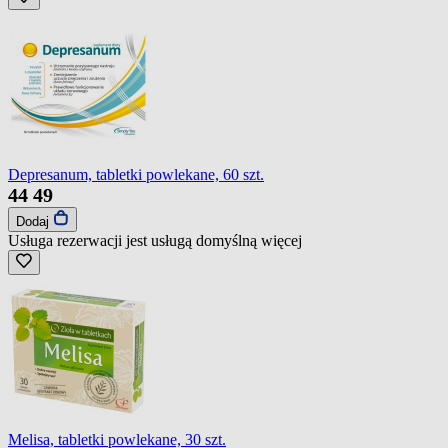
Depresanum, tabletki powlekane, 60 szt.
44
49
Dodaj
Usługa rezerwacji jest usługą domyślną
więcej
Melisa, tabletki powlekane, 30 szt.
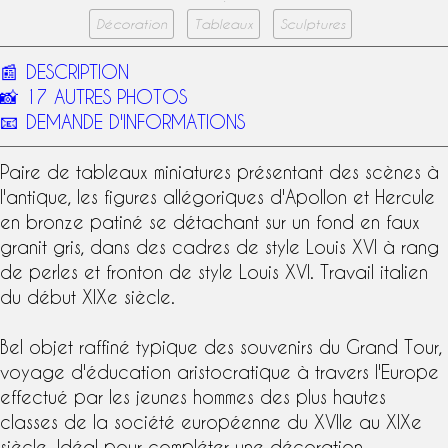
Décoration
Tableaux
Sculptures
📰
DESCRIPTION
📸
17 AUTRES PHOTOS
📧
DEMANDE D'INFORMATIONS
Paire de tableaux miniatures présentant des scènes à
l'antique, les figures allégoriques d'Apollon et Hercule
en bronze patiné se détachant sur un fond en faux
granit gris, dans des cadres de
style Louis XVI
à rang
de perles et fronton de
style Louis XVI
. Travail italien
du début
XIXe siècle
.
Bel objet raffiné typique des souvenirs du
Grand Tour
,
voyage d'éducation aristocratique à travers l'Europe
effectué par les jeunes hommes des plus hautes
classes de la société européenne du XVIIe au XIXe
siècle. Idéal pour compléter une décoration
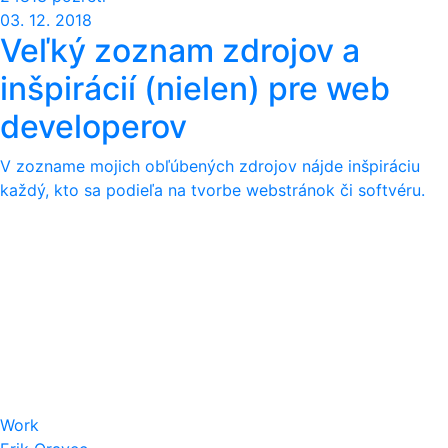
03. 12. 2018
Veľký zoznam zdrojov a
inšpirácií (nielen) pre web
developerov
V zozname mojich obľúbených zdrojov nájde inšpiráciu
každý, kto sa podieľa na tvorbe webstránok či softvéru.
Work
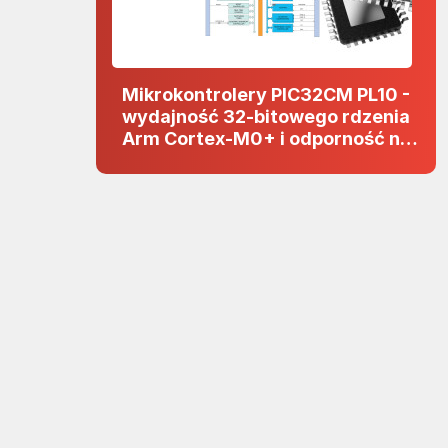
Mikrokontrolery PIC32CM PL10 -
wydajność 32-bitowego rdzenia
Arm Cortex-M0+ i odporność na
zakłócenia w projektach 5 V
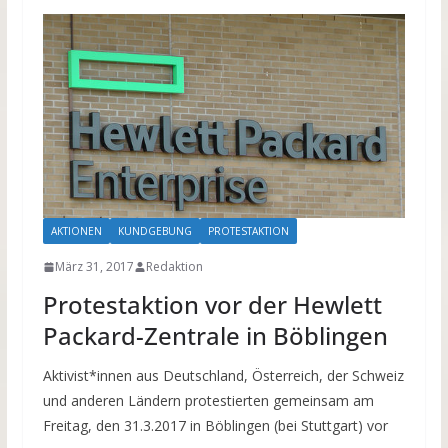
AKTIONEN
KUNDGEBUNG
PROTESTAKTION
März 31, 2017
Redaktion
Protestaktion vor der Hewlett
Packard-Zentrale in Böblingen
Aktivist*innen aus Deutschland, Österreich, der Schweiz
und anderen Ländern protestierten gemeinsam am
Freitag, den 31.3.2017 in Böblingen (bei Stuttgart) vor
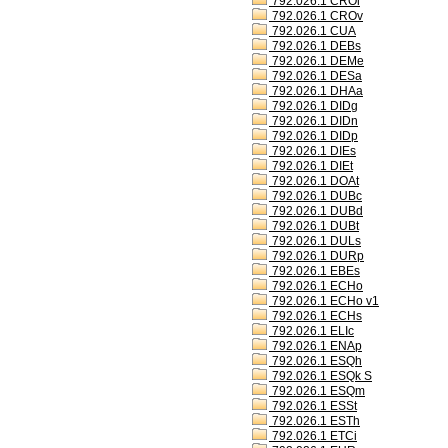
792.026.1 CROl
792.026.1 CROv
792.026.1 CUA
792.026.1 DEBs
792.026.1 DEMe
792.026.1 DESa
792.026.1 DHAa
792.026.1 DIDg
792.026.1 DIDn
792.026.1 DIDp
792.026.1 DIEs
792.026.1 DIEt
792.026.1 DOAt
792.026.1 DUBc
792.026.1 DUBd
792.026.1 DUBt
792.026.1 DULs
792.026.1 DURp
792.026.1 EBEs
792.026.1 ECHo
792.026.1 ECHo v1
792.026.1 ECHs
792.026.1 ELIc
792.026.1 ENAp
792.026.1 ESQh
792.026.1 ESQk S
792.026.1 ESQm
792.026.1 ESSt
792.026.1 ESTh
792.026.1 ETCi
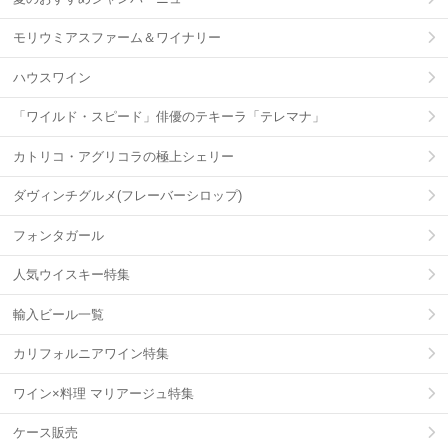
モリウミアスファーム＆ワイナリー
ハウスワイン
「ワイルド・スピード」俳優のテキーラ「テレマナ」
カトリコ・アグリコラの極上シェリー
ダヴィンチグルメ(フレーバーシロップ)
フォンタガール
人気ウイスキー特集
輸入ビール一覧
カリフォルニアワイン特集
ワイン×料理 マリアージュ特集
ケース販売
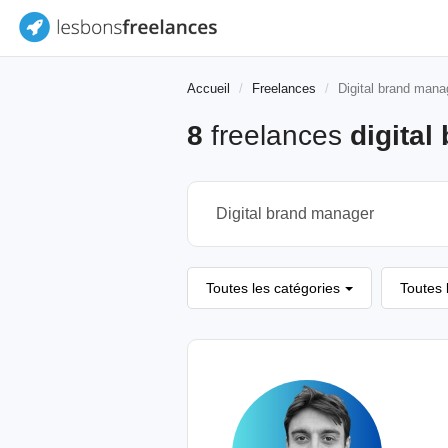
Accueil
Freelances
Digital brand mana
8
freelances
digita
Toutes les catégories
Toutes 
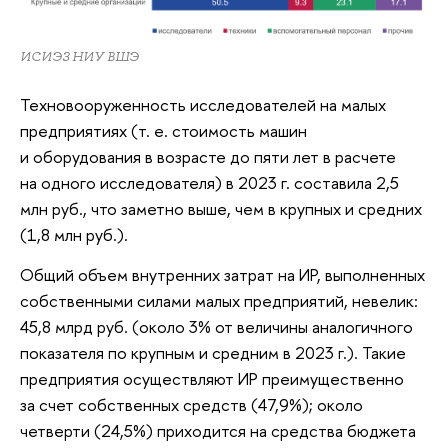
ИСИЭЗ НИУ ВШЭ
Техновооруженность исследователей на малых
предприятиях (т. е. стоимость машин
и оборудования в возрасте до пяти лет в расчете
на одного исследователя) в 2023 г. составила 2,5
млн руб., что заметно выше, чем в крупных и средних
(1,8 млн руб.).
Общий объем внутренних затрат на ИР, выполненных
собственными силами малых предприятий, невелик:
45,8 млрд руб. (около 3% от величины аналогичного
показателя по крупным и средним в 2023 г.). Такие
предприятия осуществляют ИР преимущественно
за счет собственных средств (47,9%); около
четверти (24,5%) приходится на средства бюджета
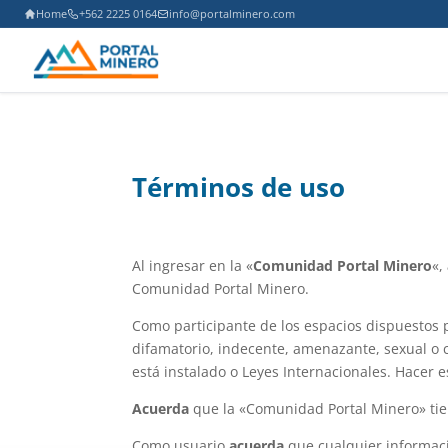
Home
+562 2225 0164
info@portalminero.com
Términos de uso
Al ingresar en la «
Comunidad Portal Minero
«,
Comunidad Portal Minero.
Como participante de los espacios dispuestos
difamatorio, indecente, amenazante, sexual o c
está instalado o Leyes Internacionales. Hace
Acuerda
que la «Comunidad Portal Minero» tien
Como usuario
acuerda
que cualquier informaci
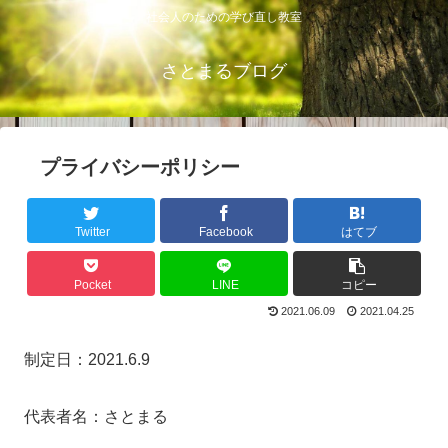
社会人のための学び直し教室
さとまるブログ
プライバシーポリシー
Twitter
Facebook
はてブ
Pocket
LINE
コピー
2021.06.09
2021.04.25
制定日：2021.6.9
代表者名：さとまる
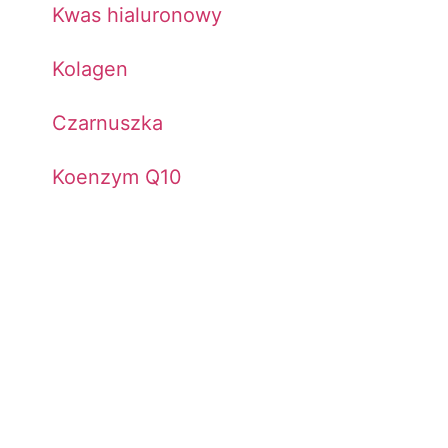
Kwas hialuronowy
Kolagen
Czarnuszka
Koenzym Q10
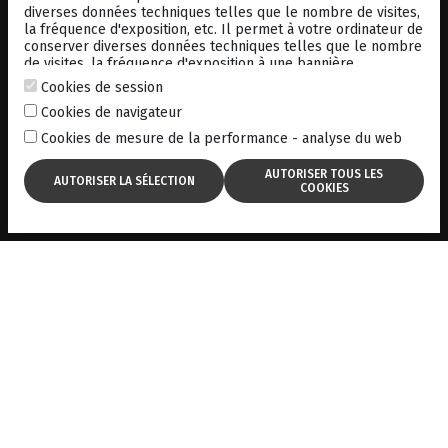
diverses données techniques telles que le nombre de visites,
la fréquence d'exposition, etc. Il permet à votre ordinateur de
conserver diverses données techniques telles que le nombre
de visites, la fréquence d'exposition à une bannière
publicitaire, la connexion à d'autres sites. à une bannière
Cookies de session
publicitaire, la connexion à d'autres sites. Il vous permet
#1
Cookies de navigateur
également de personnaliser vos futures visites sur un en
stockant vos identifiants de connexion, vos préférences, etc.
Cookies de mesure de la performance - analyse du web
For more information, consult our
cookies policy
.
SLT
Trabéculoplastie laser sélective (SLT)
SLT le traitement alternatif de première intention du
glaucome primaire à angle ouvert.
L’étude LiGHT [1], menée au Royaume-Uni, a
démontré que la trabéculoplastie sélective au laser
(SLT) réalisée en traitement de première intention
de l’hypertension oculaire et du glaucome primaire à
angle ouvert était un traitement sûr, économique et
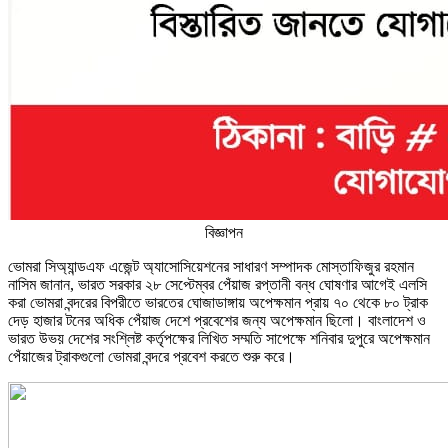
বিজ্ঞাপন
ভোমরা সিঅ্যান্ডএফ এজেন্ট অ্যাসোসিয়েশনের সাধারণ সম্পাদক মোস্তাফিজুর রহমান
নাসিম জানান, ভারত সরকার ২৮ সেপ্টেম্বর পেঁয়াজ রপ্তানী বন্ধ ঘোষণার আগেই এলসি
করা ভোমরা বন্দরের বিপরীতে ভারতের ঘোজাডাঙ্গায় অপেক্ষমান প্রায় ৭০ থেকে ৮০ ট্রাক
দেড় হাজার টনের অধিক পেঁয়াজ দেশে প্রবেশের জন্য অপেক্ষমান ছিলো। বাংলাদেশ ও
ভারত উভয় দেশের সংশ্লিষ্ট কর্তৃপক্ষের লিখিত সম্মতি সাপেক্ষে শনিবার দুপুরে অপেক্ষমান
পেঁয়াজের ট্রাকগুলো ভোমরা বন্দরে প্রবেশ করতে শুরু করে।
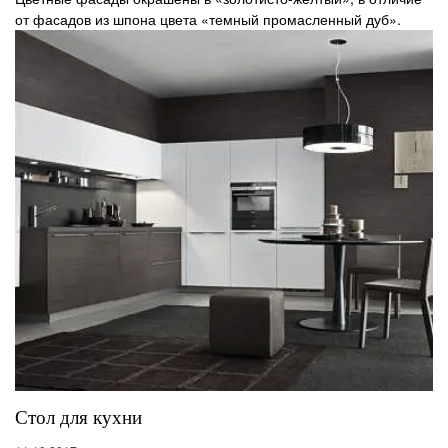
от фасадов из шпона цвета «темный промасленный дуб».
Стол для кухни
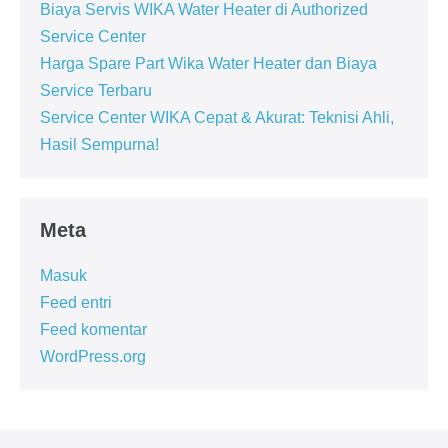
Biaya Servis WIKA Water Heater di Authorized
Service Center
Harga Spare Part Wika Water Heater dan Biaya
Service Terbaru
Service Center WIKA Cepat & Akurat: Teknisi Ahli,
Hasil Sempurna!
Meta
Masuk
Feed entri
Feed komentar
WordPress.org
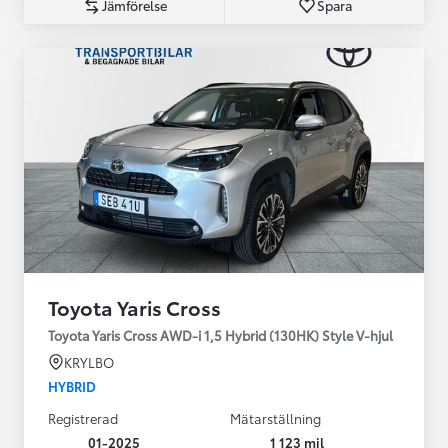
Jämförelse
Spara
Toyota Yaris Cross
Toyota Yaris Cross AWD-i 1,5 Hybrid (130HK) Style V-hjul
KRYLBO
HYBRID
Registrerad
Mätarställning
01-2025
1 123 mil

### WHAT THE TASK ASKS:
Reproduce the lines of the listing from the line containing "ИСИЭЗ НИУ ВШЭ" up to and including the line containing "(1,8 млн руб.).", substituting "Оснащенность" for "Техновооруженность" and leaving everything else unchanged.

### WRITTEN SOLUTION:
ИСИЭЗ НИУ ВШЭ
Оснащенность исследователей на малых
предприятиях (т. е. стоимость машин
и оборудования в возрасте до пяти лет в расчете
на одного исследователя) в 2023 г. составила 2,5
млн руб., что заметно выше, чем в крупных и средних
(1,8 млн руб.).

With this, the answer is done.